San Pedro Cholula
San Pedro Cholula is located 8 km (4.97 miles) west of the city of Puebla, at 2,146.00 meters (7,040.68 feet) height over sea level. It faces the beautiful landscape of the perpetually snowed volcanoes: Popocatepetl and Iztaccihuatl. It was founded in the year 500 b.C.“Cholula” has been translated from the Nahuatl language as “water falling in the runaway site”. This is related with the arrival at the valley of Toltec groups drove out of Tula around the year 1000 a.C. Indeed, it was the Toltecs who established here the greatest ceremonial center in the Anahuac, turning Cholula into the “sacred city”.
One of the landmarks of the city is the Grand Pyramid, crowned by the sanctuary consecrated to the Our Lady Virgen de los Remedios.
During the conquest this sanctuary became the superposition symbol of the Catholic Church over the greatest Pyramid in the indigenous world, consecrated until that time, to God Quetzalcoatl.

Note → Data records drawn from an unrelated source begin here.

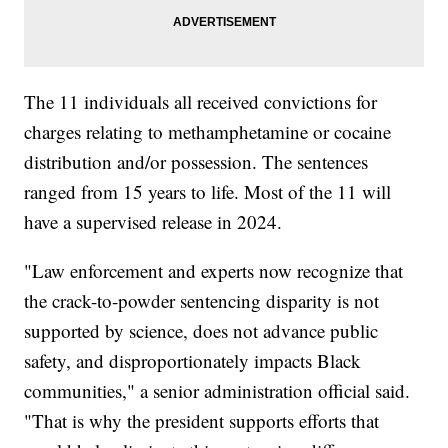
The 11 individuals all received convictions for
charges relating to methamphetamine or cocaine
distribution and/or possession. The sentences
ranged from 15 years to life. Most of the 11 will
have a supervised release in 2024.
"Law enforcement and experts now recognize that
the crack-to-powder sentencing disparity is not
supported by science, does not advance public
safety, and disproportionately impacts Black
communities," a senior administration official said.
"That is why the president supports efforts that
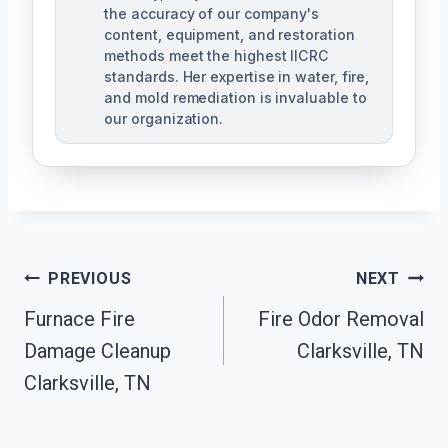
the accuracy of our company's
content, equipment, and restoration
methods meet the highest IICRC
standards. Her expertise in water, fire,
and mold remediation is invaluable to
our organization.
Post
PREVIOUS
NEXT
Furnace Fire
Fire Odor Removal
Navigation
Damage Cleanup
Clarksville, TN
Clarksville, TN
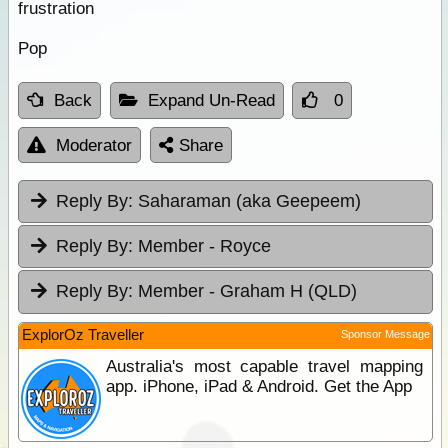
frustration
Pop
Back
Expand Un-Read
0
Moderator
Share
Reply By:
Saharaman (aka Geepeem)
Reply By:
Member - Royce
Reply By:
Member - Graham H (QLD)
ExplorOz Traveller
Sponsor Message
Australia's most capable travel mapping
app. iPhone, iPad & Android. Get the App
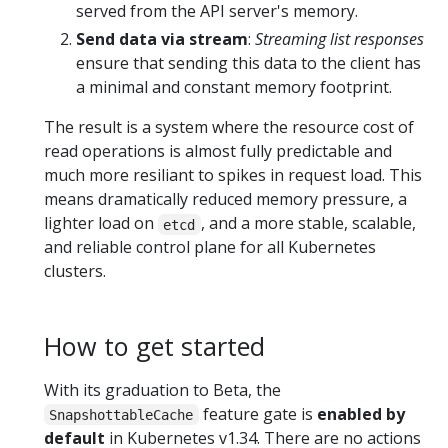
served from the API server's memory.
Send data via stream
:
Streaming list responses
ensure that sending this data to the client has
a minimal and constant memory footprint.
The result is a system where the resource cost of
read operations is almost fully predictable and
much more resiliant to spikes in request load. This
means dramatically reduced memory pressure, a
lighter load on
, and a more stable, scalable,
etcd
and reliable control plane for all Kubernetes
clusters.
How to get started
With its graduation to Beta, the
feature gate is
enabled by
SnapshottableCache
default
in Kubernetes v1.34. There are no actions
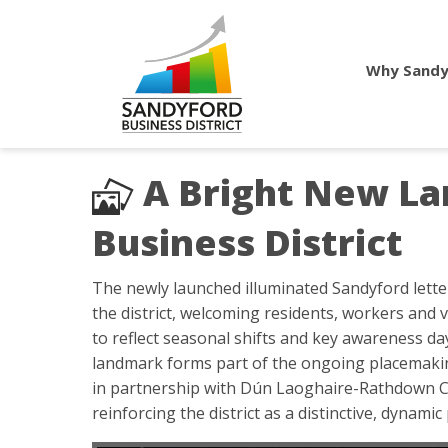
Why Sandy
A Bright New La
Business District
The newly launched illuminated Sandyford letter
the district, welcoming residents, workers and v
to reflect seasonal shifts and key awareness day
landmark forms part of the ongoing placemaking
in partnership with Dún Laoghaire-Rathdown Co
reinforcing the district as a distinctive, dynamic 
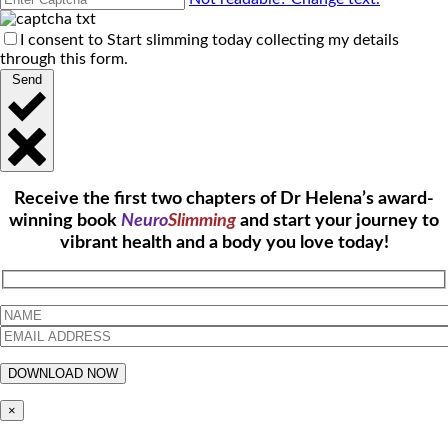
I consent to Start slimming today collecting my details
through this form.
Send
Receive the first two chapters of Dr Helena’s award-
winning book
Neuro
Slimming
and start your journey to
vibrant health and a body you love today!
×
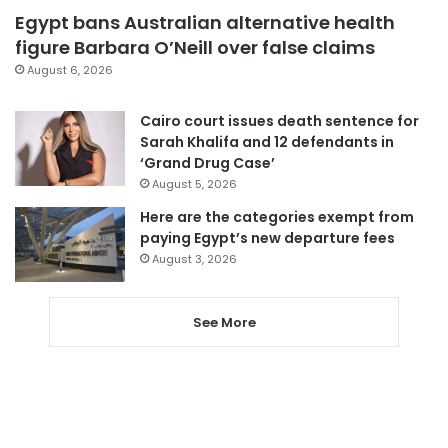
Egypt bans Australian alternative health
figure Barbara O’Neill over false claims
August 6, 2026
Cairo court issues death sentence for
Sarah Khalifa and 12 defendants in
‘Grand Drug Case’
August 5, 2026
Here are the categories exempt from
paying Egypt’s new departure fees
August 3, 2026
See More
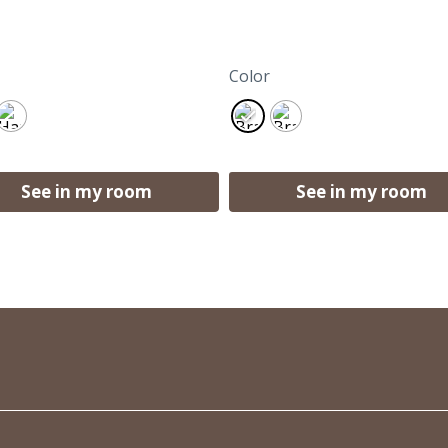
Color
See in my room
See in my room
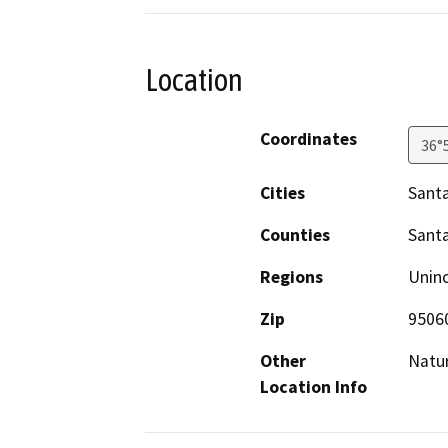
Location
Coordinates
36°
Cities
Santa
Counties
Santa
Regions
Unin
Zip
9506
Other
Natur
Location Info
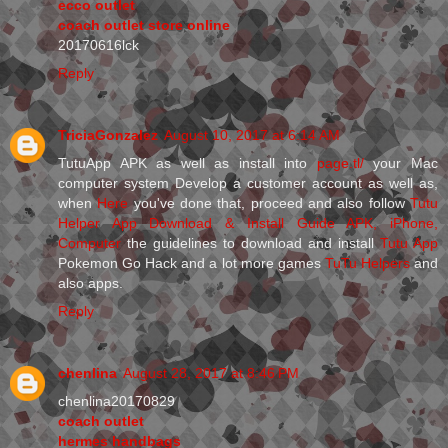
ecco outlet
coach outlet store online
20170616lck
Reply
TriciaGonzalez
August 10, 2017 at 6:14 AM
TutuApp APK as well as install into
page.tl/
your Mac
computer system Develop a customer account as well as,
when
Here
you've done that, proceed and also follow
Tutu
Helper App Download & Install Guide APK, iPhone,
Computer
the guidelines to download and install
Tutu App
Pokemon Go Hack and a lot more games
TuTu Helpers
and
also apps.
Reply
chenlina
August 28, 2017 at 8:46 PM
chenlina20170829
coach outlet
hermes handbags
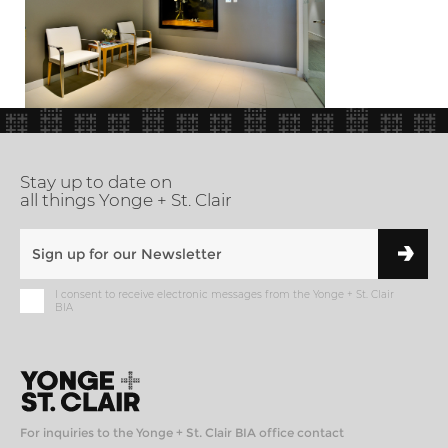
Stay up to date on
all things Yonge + St. Clair
I consent to receive electronic messages from the Yonge + St. Clair
BIA
For inquiries to the Yonge + St. Clair BIA office contact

The Grand Pyramid we see today as a natural hill, offers a sight of an important 62.00 meters (203.42 feet) height adobe–mass, which by the measurements of its base, approximately 400 meters (1,312.34 feet) on each side, it is considered the largest one in the world in total volume
The Pyramid has been explored through tunnels, allowing the discovery of several constructions superimposed. As in other places in Mexico, each new culture covered the former one. This is how we come to find different architecture styles in Cholula, which form the Pyramid of superimposed stories with different features, among which one may appreciate the Olmec and the Teotihuacan architectures.
The city has also beautiful samples of the Colonial architecture and the largest main square in Mexico, second only to Mexico City's.
A monumental complex encircles this huge plaza formed by Saint Gabriel Church and Convent, the Church of the Third Order, the Royal Chapel with its chapels, its atriums and the Franciscan Library Fray Bernardino de Sahagún, the Saint Peter Parrish, the "Casa del Caballero Aguila" (House of the Eagle Lord) Museum and the Guerrero Arcades.
It has been said that Cholula has 365 churches, according a legend arisen during the conquest. The city was then called "the Rome of the Anahuac" because when gazed from a mosque, it seemed as full of towers and temples, as there are days in a year.
The Saint Gabriel Convent was built where there was once the Temple to God Quetzalcoatl.
The Royal Chapel in its original Arabic mosque style was originally established to indoctrinate the Indians. Today it features 7 naves already closed and it is decorated with 49 domes. Cholula has been a steadily occupied settlement with since the V Century b.C. That is why we can assert that Cholula is the oldest living city in America.